Jumat, 19 Desember 2025

Pemprov Banten

Membongkar Amisnya ‘Emas Hitam’ Tangsel, Di Balik Gunungan Sampah, Ada Rupiah yang Menguap dan Hukum yang Bicara

TPA CIipeucang Serpong
Aktivis lingkungan hidup yang tergabung dalam Sekber Kota Tangsel menggelar aksi unjuk rasa di lokasi TPA Cipeucang yang longsor, Foto istimewa
TANGERANG SELATAN, bantensatu – Di balik fasad kemajuan properti yang ambisius dan gemerlap pusat perbelanjaan kelas atas, Kota Tangerang Selatan (Tangsel) kini tercekik oleh persoalan purba yang gagal terurai, yakni  Sampah. Fenomena ini bukan lagi sekadar isu sanitasi, melainkan telah bermutasi menjadi krisis kemanusiaan, konflik geopolitik lokal, hingga skandal hukum yang memaksa Komisi Pemberantasan Korupsi (KPK) turun tangan membedah amisnya tata kelola birokrasi.
Pusat prahara ini bermuara di TPA Cipeucang, Kecamatan Serpong. Dengan luas yang semakin terhimpit pemukiman mewah dan padat penduduk, lokasi ini memikul beban mahaberat yang tak lagi masuk akal:

Produksi Sampah, Tangsel memuntahkan lebih dari 1.000 ton sampah per hari dari 1,4 juta jiwanya, kondisi Eksisting di TPA Cipeucang telah dinyatakan overload (melebihi kapasitas) kronis. Pada pertengahan Desember 2025, operasional sempat lumpuh total, Hal ini memicu tumpukan sampah meluber ke jalan-jalan protokol seperti kawasan Ciputat hingga mengubah estetika kota menjadi “hutan limbah” yang menyesakkan.

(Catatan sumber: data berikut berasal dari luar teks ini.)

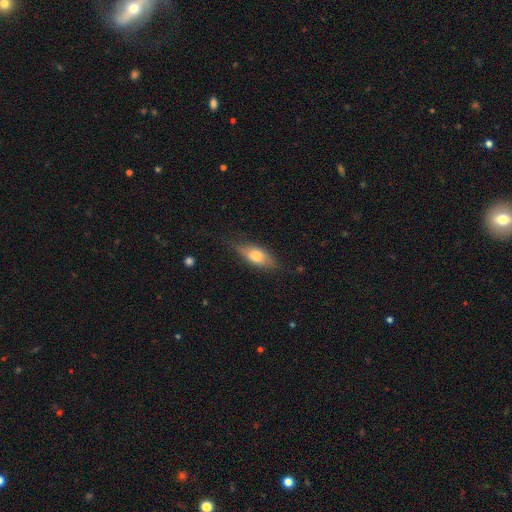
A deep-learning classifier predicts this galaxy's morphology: Smooth or featured? Predicted: smooth (p=0.68). How rounded? Predicted: in between (p=0.76). Merging? Predicted: none (p=0.75).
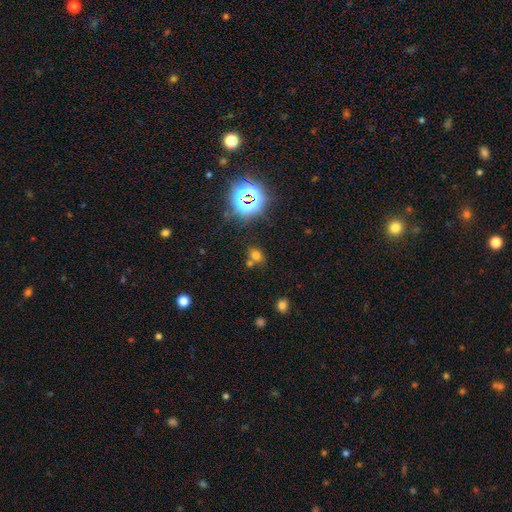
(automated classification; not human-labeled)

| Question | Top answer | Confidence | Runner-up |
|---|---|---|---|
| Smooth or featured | smooth | 60% | star or artifact (32%) |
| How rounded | round | 55% | in between (44%) |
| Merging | none | 63% | merger (21%) |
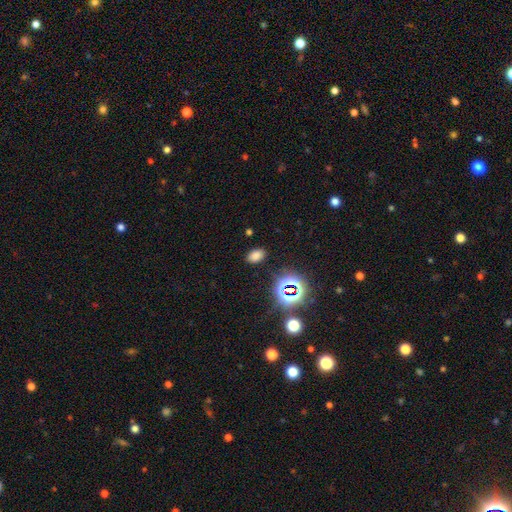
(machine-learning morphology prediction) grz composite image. It shows a smooth galaxy with no disk features (71%) that is in between round and cigar-shaped (88%). Merging: none (86%).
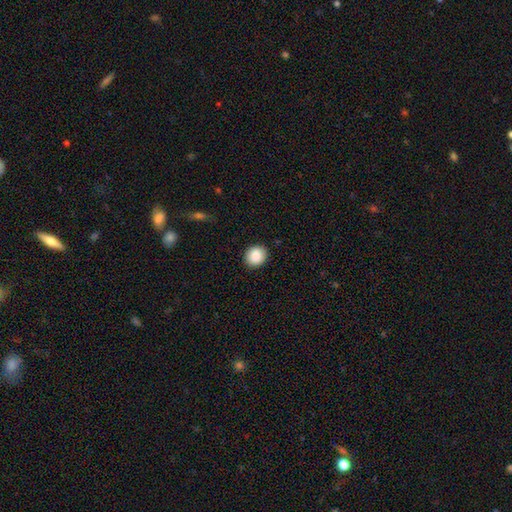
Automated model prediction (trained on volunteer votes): smooth 89%, star or artifact 8%, featured or disk 3%. Down the decision tree: how rounded — round (73%); merging — none (89%).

Berikut adalah tabel kronologi krisis dan aksi unjuk rasa persampahan di Tangerang Selatan yang telah dirapikan dengan format bergaris:
Tanggal Peristiwa Penting Lokasi Terdampak Utama Aktor Terlibat Dampak & Keterangan
Senin, 8 Des 2025 Aksi massa menuntut penutupan TPA permanen. TPA Cipeucang, Serpong Warga Kampung Curug (RT 06/RW 04) Terjadi ketegangan dan adu mulut; TPA ditutup sementara.
8–11 Des 2025 Penutupan total operasional pembuangan sampah. Seluruh wilayah Kota Tangsel Armada Truk & Pemkot Tangsel Sampah meluber ke jalan protokol akibat truk tidak bisa membuang.
Jumat, 12 Des 2025 Protes sporadis warga dan pedagang pasar. Kawasan Ciputat & Pasar Cimanggis Pedagang, Pengguna Jalan, Warga Kelumpuhan estetika kota; aroma busuk mengganggu ekonomi.
Minggu, 14 Des 2025 Langkah darurat mitigasi aroma busuk. TPA Cipeucang, Serpong Pemerintah Kota (Pemkot) Tangsel Pemasangan terpal raksasa pada gunungan sampah yang overload.
Selasa, 16 Des 2025 TPA dibuka terbatas & evakuasi sampah masif. Area Pasar Ciputat & Jalan Protokol DLH & Petugas Kebersihan Pembersihan tumpukan sampah liar yang menumpuk selama sepekan.
Selasa, 16 Des 2025 Eskalasi politik dan pengawasan anggaran. Gedung DPRD Kota Tangsel DPRD Kota Tangsel Pembentukan Pansus Persampahan untuk investigasi anggaran.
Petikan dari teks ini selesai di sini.